かき氷

「あーあちー」
 雲一つ無い青空が遊矢と素良を襲った。木陰を通っても暑さは収まらない。
「この暑さは何なの?僕たち蒸し焼きにでもする気なのかなー、あーやっぱり無理。ちょっとコンビニよらない?」
 目の前に見えたコンビニがオアシスに見えた二人はフラフラと吸い寄せられた。
「それいいな」
 遊矢も天からの恵みのように嬉しそうな顔をしながらコンビニに入った。
 
 冷えた空気が体を包む。一気に体が緩んだ。
「何があるかな?何があるかな?」
 アイスコーナーについた奏良は一気に顔を曇らせた。
「どうしたんだ?」
 つまらなさそうにため息を付く素良に追いついた遊矢がコーナーを覗くと殆どのアイスが売り切れた後だった。業務用の氷や冷凍食品が存在を主張している。

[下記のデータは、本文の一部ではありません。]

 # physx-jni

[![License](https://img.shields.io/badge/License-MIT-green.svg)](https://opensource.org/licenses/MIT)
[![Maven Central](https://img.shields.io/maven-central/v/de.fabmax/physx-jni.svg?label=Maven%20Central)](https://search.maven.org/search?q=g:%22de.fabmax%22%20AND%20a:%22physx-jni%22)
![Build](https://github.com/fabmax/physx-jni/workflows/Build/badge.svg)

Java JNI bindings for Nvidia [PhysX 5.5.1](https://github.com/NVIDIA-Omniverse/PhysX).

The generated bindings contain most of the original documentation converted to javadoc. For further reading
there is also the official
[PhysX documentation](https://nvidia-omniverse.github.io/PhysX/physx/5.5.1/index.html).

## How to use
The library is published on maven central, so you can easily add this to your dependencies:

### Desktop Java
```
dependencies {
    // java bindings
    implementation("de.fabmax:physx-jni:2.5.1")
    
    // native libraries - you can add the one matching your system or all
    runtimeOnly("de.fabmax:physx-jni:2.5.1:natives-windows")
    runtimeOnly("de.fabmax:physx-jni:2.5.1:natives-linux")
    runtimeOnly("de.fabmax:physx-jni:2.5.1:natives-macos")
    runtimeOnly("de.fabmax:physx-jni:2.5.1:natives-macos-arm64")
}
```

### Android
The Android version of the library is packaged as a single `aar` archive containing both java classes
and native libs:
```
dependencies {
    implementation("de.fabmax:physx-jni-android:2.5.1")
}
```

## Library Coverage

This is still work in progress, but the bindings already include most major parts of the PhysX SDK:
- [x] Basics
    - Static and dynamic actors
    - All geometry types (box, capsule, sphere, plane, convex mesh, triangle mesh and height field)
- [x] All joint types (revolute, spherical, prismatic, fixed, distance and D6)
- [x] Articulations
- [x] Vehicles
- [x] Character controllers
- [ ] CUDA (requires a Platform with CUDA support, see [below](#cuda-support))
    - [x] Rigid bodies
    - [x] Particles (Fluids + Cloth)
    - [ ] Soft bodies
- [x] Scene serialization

「考える事はみんな一緒なんだな。あ、でもミントアイスあるじゃん」
「えっミント?そういえば遊矢ってミント食べるよね何か意外」
「どんなの食べるって想像してたんだよ」
「なんていうかさ、遊矢って見た目よりお上品だよね」
 ふざけて目を吊り上げる遊矢に奏良も舌をペロっと出した。
「どうする?今からスーパー向かうか家にあるアイス食べるか……」
「僕はどっちでもいいけど」
 それじゃあ帰って家にあるアイスでも食べようという事で二人はコンビニを出た。扉が開いた瞬間二人を熱風が襲う。コンビニで涼んだ体が一気に解ける。
「泳いで帰れたら気持ちいいのにね」
「本当汗も凄いしこのまま流れるプールで浮かんでいたいな」
 汗で張り付く上着を仰ぎながら顔を顰めた。流れるプールに身を任せたくなる、まだ真夏というには時間があるのに夏真っ盛りのような日である。蝉の鳴き声が余計に助長させる。
「プール?近くに海があるのに?」
「やっぱプールと海とじゃ違うじゃん」
「まあね、プールは海みたいにしょっぱくないしベタベタもしないし。ああかき氷食べたい」
「本当食べる事ばかり。かき氷なら家に道具あれば作れるよな」
「でも僕持ってないんだよね。冷房のよく効いたお店で食べるのも何か違うし。海の家とかプールにはまだちょっと早いでしょ?スーパーにもかき氷売ってるけどそういうんじゃなくてもっとふわっとしたの食べたいし」
 そう語る素良は本当楽しそうで、キラキラしてて、遊矢には眩しかった。
「じゃあうち来るか?かき氷器あったと思うし」
「え?本当?」
 体が重くてたまらないと気怠さを全開で歩いていた素良の声が一オクターブ上がった。目も輝いている。まだ準備もしていないのにお菓子を前にした子供の様な感じだ。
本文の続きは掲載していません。